Ich dachte, ich nehme unteren Artikel mal zum Anlasse mache einen neuen Thread zum Thema auf, damit nicht immer alles in "Die Lage" landet:
ZitatAlles anzeigenReumütige Rückkehr aus dem Osten
Immer mehr deutsche Unternehmen, die in China oder Osteuropa Kosten senken wollten, kehren inzwischen reumütig nach Deutschland zurück. Plusminus hat die Gründe dafür untersucht und mit Mittelständlern und Wissenschaftlern gesprochen. Das Fazit eines Globalisierungsforschers: "Deutschland nicht wettbewerbsfähig? Das ist doch lächerlich."
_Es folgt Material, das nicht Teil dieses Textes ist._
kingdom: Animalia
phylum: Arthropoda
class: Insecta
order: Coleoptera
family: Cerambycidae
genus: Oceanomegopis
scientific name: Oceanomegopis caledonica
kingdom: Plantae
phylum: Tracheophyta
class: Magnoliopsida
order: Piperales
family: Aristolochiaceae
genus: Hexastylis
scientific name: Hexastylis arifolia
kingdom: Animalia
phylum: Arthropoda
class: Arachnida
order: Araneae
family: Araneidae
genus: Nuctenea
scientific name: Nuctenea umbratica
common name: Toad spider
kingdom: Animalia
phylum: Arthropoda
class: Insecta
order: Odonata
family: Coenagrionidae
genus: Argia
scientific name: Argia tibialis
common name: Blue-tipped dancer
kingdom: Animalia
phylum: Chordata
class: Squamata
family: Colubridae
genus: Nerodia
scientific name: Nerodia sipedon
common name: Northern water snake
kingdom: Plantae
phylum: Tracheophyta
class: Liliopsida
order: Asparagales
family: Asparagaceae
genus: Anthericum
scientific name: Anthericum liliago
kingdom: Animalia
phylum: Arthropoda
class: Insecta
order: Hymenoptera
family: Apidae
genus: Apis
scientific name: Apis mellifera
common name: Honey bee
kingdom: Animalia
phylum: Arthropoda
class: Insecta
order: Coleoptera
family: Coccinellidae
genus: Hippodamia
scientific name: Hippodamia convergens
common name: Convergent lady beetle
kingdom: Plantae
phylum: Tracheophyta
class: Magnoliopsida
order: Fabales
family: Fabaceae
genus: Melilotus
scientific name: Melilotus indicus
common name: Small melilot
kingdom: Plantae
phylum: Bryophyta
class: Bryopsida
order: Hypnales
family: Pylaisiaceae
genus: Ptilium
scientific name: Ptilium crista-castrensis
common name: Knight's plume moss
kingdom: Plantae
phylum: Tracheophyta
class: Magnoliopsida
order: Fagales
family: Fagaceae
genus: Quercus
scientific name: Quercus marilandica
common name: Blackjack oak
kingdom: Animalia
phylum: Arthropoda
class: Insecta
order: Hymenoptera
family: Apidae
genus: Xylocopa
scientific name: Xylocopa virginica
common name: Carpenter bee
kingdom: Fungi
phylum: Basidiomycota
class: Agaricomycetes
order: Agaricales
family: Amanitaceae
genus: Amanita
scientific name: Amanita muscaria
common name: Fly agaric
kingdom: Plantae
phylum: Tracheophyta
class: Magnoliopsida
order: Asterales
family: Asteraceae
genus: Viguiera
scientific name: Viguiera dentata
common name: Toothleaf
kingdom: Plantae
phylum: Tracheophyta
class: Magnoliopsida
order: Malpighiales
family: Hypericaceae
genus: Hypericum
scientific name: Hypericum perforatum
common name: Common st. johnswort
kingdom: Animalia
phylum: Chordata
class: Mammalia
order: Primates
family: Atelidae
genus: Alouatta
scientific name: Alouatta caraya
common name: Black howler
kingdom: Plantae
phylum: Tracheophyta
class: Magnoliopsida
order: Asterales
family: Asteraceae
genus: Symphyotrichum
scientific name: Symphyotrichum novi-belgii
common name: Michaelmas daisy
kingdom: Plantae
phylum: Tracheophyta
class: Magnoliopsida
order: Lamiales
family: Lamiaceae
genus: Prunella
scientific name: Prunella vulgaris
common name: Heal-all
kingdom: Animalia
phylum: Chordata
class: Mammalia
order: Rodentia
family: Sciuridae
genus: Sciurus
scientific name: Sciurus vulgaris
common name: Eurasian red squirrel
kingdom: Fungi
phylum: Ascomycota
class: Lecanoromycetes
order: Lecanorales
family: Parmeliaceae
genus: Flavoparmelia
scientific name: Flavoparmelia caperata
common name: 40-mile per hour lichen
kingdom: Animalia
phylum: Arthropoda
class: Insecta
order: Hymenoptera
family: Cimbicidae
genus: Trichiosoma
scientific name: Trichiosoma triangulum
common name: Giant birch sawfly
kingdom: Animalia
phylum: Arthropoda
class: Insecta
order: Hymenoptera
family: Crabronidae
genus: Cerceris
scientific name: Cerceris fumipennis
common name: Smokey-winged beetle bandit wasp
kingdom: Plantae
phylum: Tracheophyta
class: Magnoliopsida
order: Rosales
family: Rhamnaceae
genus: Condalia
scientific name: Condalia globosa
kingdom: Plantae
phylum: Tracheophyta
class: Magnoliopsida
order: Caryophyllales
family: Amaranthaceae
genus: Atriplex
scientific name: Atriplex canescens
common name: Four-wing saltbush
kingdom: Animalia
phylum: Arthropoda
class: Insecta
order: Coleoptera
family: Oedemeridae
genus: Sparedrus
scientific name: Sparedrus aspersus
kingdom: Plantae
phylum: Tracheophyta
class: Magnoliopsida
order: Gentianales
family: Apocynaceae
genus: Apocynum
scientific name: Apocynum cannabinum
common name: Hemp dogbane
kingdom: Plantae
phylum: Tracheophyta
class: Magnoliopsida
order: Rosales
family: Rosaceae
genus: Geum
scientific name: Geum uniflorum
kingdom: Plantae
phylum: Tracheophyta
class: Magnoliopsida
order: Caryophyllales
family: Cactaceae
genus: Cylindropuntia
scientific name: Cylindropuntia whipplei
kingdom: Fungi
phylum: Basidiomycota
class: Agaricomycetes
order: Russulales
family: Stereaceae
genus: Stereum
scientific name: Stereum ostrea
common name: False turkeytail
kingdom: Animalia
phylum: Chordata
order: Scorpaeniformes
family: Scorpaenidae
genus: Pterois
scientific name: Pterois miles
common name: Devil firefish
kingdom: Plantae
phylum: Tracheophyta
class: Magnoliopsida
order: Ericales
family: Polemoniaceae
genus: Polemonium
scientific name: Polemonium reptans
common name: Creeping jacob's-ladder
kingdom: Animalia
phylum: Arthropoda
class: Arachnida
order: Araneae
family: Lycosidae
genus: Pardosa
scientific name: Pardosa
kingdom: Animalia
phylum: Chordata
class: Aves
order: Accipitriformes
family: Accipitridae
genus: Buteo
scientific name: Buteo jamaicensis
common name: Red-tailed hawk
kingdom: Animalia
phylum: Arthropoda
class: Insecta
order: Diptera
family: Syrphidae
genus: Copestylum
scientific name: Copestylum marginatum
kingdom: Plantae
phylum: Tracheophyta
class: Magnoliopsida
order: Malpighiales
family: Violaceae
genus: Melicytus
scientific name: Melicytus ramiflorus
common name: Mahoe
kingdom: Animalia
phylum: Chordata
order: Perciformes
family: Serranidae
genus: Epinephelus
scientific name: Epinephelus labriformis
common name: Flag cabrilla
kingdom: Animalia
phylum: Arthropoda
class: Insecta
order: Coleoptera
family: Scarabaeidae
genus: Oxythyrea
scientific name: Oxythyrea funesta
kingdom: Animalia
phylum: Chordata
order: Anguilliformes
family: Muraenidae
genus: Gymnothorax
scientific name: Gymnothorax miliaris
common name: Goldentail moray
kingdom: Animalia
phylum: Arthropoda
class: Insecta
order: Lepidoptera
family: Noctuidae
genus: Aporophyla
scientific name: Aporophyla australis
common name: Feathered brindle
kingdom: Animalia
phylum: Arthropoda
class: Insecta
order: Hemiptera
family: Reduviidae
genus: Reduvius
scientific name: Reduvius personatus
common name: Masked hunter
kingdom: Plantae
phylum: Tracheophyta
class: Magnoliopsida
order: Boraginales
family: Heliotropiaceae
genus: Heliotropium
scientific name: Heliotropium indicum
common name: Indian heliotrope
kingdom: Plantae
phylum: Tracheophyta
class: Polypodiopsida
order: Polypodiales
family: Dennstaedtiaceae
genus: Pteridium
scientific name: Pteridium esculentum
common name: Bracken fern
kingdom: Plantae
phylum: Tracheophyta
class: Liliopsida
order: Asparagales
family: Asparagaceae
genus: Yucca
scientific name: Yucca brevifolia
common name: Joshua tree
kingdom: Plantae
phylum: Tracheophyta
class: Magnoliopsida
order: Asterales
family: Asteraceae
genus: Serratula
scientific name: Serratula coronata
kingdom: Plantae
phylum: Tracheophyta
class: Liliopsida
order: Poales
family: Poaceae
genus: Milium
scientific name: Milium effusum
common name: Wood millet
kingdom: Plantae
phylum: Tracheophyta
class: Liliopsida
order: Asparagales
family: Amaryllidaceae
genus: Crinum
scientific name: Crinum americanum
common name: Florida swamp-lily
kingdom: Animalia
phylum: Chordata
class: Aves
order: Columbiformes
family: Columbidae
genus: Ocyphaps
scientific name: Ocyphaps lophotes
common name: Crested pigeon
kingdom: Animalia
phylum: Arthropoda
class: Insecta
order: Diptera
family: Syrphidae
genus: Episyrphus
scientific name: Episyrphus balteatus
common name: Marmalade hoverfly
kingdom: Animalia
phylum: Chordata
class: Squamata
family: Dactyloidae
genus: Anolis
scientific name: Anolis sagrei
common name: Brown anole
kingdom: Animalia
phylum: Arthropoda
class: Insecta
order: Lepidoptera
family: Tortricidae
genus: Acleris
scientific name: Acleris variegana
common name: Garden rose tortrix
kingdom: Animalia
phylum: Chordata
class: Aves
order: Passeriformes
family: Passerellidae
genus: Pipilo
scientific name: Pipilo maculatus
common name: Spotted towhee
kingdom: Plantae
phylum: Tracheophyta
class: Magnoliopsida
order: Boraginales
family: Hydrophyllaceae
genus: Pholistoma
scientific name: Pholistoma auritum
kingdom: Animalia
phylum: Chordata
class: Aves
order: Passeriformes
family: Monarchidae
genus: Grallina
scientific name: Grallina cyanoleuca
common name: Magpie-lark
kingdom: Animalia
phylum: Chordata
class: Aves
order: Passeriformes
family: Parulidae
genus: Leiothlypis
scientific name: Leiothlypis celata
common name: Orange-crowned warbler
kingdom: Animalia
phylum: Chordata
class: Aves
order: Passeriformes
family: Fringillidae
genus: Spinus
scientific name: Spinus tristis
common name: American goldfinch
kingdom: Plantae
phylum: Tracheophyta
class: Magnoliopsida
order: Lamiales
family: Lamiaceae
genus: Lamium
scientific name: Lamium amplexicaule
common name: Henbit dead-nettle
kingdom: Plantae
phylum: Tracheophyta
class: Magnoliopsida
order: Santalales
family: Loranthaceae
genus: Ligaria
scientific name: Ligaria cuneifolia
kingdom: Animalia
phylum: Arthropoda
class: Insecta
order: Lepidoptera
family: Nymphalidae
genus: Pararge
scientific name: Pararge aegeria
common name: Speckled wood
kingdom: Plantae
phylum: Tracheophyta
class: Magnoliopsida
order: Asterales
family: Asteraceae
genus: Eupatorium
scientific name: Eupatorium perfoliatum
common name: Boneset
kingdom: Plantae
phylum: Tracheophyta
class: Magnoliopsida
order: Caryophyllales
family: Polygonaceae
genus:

Von Ingo Blank und Wolfgang Wirtz-Nentwig
...Jahrelang hatte die Firma ihre Tresore wegen der geringeren Löhne in Polen produziert. Acht Stunden brauchte ein Schweißer für einen handgemachten Rohling. Das Werk in Polen hat Format nun dicht gemacht und dort 150 Leute entlassen. Durch die neue Fertigungsanlage in Deutschland werden heute nur noch Spezialtresore manuell hergestellt. Ansonsten ist die Produktion hoch automatisiert und effizient - wie in vielen Branchen üblich.
Ständige Qualitätskontrollen verteuern Produktion"Als wir damals die Entscheidung trafen, nach Polen zu gehen, lagen die Lohnkosten in Polen etwa bei einem Euro", erklärt Format-Geschäftsführer Rainer Grösch, "doch die haben sich inzwischen etwa um das Zehnfache verteuert. Das bedeutet, dass ich heute zwischen zehn und elf Euro Lohnkosten dort habe. Und das ist bei einem Arbeiter, der jetzt hier in Hessisch-Lichtenau arbeitet, in etwa gleich."
Die Löhne in dem hoch automatisierten Werk machen ohnehin nur noch 15 Prozent der gesamten Produktionskosten aus. Aber es gibt auch noch andere Gründe, warum Format nach Deutschland zurückgekehrt ist, erklärt Grösch: "Einmal natürlich das Knowhow - das mussten wir nicht in das Werk nach Polen transferieren. Auf der anderen Seite waren die hohen stetigen Qualitätskosten, die wir dadurch hatten, dass wir ständig überprüfen mussten, ob die Qualität eingehalten wird." Zudem habe die Infrastruktur für Hessisch-Lichtenau gesprochen.
..."Bedeutung der Globalisierung wird stark überschätzt"
In Genf sitzt die Ilo, die Internationale Arbeitsorganisation, die 1919 gegründet wurde und heute der Uno angegliedert ist. Hier sind Arbeitgeber, Arbeitnehmer und Regierungen aus 178 Staaten vertreten, um internationale Standards für die Arbeitswelt festzulegen und zu überwachen.
Peter Auer ist Leiter der Abteilung Beschäftigungsanalysen und -strategien. Der gebürtige Österreicher beschäftigt sich nicht zuletzt mit den Auswirkungen der Globalisierung auf die Arbeitsmärkte. Alle vorliegenden Studien, so sagt er, weisen darauf hin, dass der Verlust an Arbeitsplätzen durch Standortverlagerungen deutlich geringer ist als allgemein angenommen - in Deutschland wie überhaupt in Europa. Auer: "Das wird überschätzt. Es ist ganz klar, dass die Bedeutung der Globalisierung stark überschätzt wird. Die Zahlen geben das nicht her. Wir gehen von fünf Prozent Arbeitsplatzverlusten auf europäischer Ebene aus. Das zeigt, dass das Problem zwar existiert, und dass das im Einzelnen natürlich auch schmerzhaft ist, wenn eine Firma abwandert. Aber dass nicht die gesamte Wirtschaft abwandert, ist ziemlich klar."
...Nicht wettbewerbsfähig? - "Das ist doch lächerlich"
Nicht die Arbeitskosten seien das Hauptproblem in Deutschland, sondern eher die schwache Binnen-Nachfrage und vor allem die Bürokratie: 20 Jahre für einen Flughafen oder 30 Jahre, um doch keine Transrapid-Bahn zu bauen. Ansonsten seien die Deutschen Weltmeister darin, den eigenen Standort schlecht zu reden, glaubt Auer: "Warum Deutschland eine so schlechte Presse hat, obwohl es gar nicht so schlecht ist, das ist für mich ein Rätsel. Man ist Exportweltmeister. Wie kann man dann sagen: 'Deutschland ist absolut nicht wettbewerbsfähig?' Das ist doch lächerlich."